Quando o Cruzeiro perdeu um jogo do Mundial-1950
Equipa do Rio Grande do Sul entrou para a história por… ter a sua sede próxima do Estádio dos Eucaliptos, onde Suíça e México iam fazer o último jogo do grupo 1 do Mundial. As duas equipavam de vermelho e não tinham alternativa. A solução foi recorrer às listas azuis do Cruzeiro.
Outros tempos, outros hábitos
Foi o primeiro Mundial depois da guerra e a profissionalização do futebol, como é hoje vista, não passava de um sonho distante. As prioridades eram outras e não havia as mesmas regulamentações ao nível dos equipamentos. Cada equipa defendia as suas cores e não estava preparada para eventuais impasses que pudessem surgir.
Não havia obrigação de haver equipamentos com tons diferentes. Não havia obrigação de as costas terem uma só cor para facilitar a visualização do número. Não havia nada, basicamente. Apenas a vontade de entrar em campo, jogar onze contra onze e fazer o melhor possível pelo escudo e país que se representava.
Suíça e México tiveram pouco sucesso na fase final do Brasil-1950. Integrados no grupo 1 com Brasil e Jugoslávia, partiam como outsiders e os resultados das duas primeiras jornadas comprovaram isso mesmo: duas derrotas para o México, uma derrota e um surpreendente empate (com o Brasil) para a Suíça.
A 2 de julho, quando se defrontaram no Estádio dos Eucaliptos em Porto Alegre, o destino estava traçado. O Brasil vencera a Jugoslávia na véspera e tinha garantido o apuramento para o quadrangular final. Era o típico jogo para cumprir calendário.
Dificuldade inesperada
Não foi preciso esperar pelo dia do jogo para responsáveis mexicanos e helvéticos perceberem que ia haver um problema grande: as duas equipas equipavam de vermelho. À boa maneira de resolver problemas em cima do joelho, a Confederação Brasileira de Desportos reuniu com os responsáveis das duas seleções e realizou um sorteio (moeda ao ar) para definir quem poderia jogar com o seu equipamento tradicional.
Quem perdesse, teria de arranjar uma solução, muito provavelmente numa equipa da região.
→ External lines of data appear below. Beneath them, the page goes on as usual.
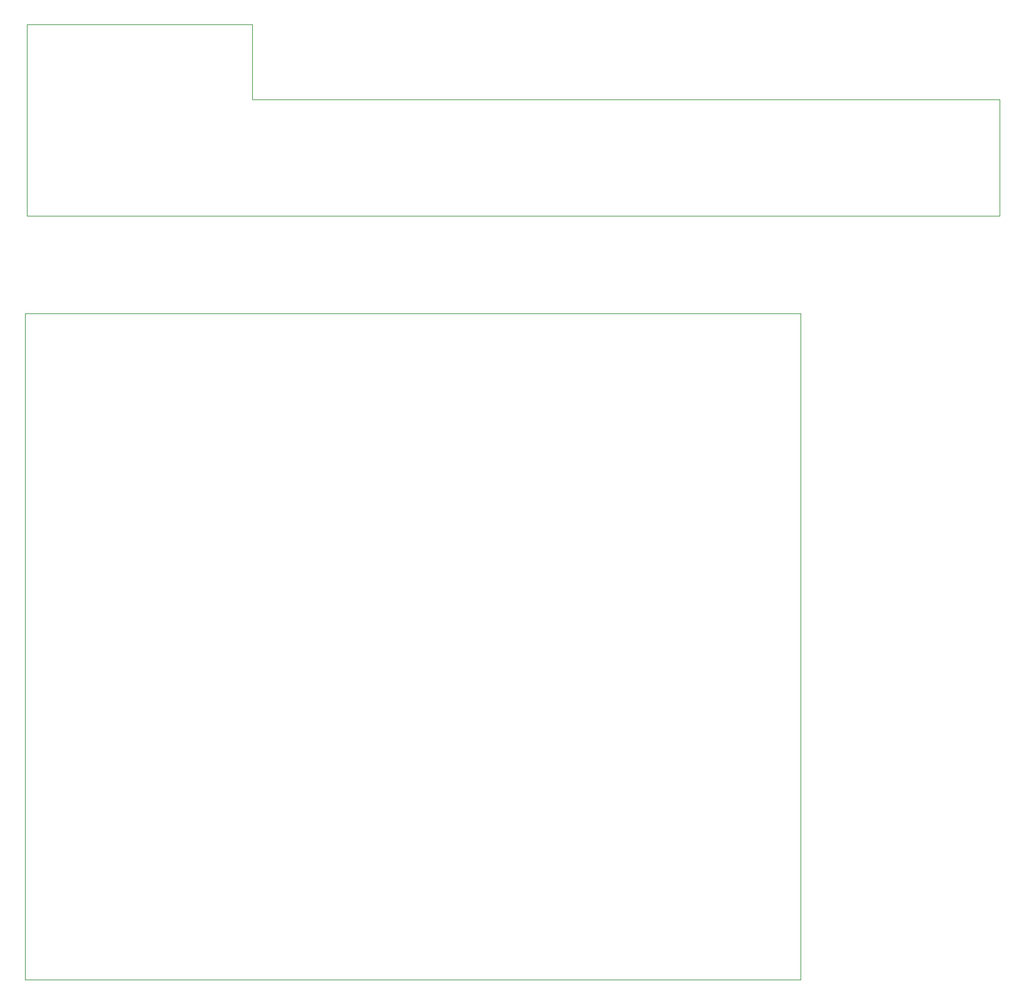
<source format=gbr>
G04 #@! TF.GenerationSoftware,KiCad,Pcbnew,(5.1.5)-3*
G04 #@! TF.CreationDate,2020-12-26T15:00:12+01:00*
G04 #@! TF.ProjectId,Projekt,50726f6a-656b-4742-9e6b-696361645f70,rev?*
G04 #@! TF.SameCoordinates,PX3a60d30PYb302a90*
G04 #@! TF.FileFunction,Profile,NP*
%FSLAX46Y46*%
G04 Gerber Fmt 4.6, Leading zero omitted, Abs format (unit mm)*
G04 Created by KiCad (PCBNEW (5.1.5)-3) date 2020-12-26 15:00:12*
%MOMM*%
%LPD*%
G04 APERTURE LIST*
%ADD10C,0.120000*%
G04 APERTURE END LIST*
D10*
X104902000Y90170000D02*
X104902000Y0D01*
X0Y90170000D02*
X104902000Y90170000D01*
X104902000Y0D02*
X0Y0D01*
X0Y0D02*
X0Y90170000D01*
X254000Y129286000D02*
X30734000Y129286000D01*
X254000Y103378000D02*
X254000Y129286000D01*
X30734000Y119126000D02*
X131826000Y119126000D01*
X30734000Y129286000D02*
X30734000Y119126000D01*
X131826000Y103378000D02*
X254000Y103378000D01*
X131826000Y119126000D02*
X131826000Y103378000D01*
M02*

</source>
Na verdade, foi quem ganhou. A moeda sorriu aos mexicanos mas, embalados pela boa disposição, decidiram oferecer essa honra aos suíços e foram à procura de um equipamento diferente.
Havia duas opções: o do Internacional, com quem tinham estado numa grande churrascada dois dias antes, ou o do Cruzeiro (o do Rio Grande do Sul e não o mais famoso, de Belo Horizonte), com quem tinham passado a tarde da véspera a ouvir o relato do Brasil-Jugoslávia.
Na altura da decisão, o fator de desequilíbrio foi a proximidade. A sede do Cruzeiro estava mais próxima e seria mais fácil ir lá buscar os equipamentos com listas azuis, a fazer lembrar o FC Porto, para entrar em campo com a Suíça.
Um jogo com pouca história
A Suíça venceu 2-1. Bader (10’) e Antenen (44’) marcaram na primeira parte e de pouco valeu o golo dos mexicanos praticamente em cima do minuto final (89’). E se o facto de o México alinhar com as cores do Cruzeiro, clube que estava a menos de duas semanas de celebrar o 37.º aniversário, poderia ter sido visto como um chamariz curioso para os adeptos, a receita do encontro provou precisamente o contrário: os 94700… cruzeiros representaram o encaixe mais baixo de todos os 22 jogos da fase final.
O momento não foi o primeiro nem o último na história das fases finais. Em 1934, a Áustria entrou em campo com a camisola do Nápoles no jogo de atribuição do terceiro e quarto lugares contra a Alemanha Nazi. Perdeu. Já em 1978 foi a vez de a seleção francesa jogar com as cores do Kimberley no triunfo sobre a Hungria por 2-1.
Para o Cruzeiro, porém, esta é uma das histórias recordadas com mais carinho. Para um clube com um palmarés modesto – campeão gaúcho em 1929 – e que apenas em 2011 conseguiu regressar ao campeonato estadual depois de uma ausência de 32 anos, «jogar» um Mundial foi especial.
É uma das principais bandeiras do clube, a par com ter sido o primeiro a criar escalões de formação e o primeiro clube brasileiro a fazer uma digressão pela Europa, em 1953, onde defrontou equipas como o Real Madrid e a Lazio.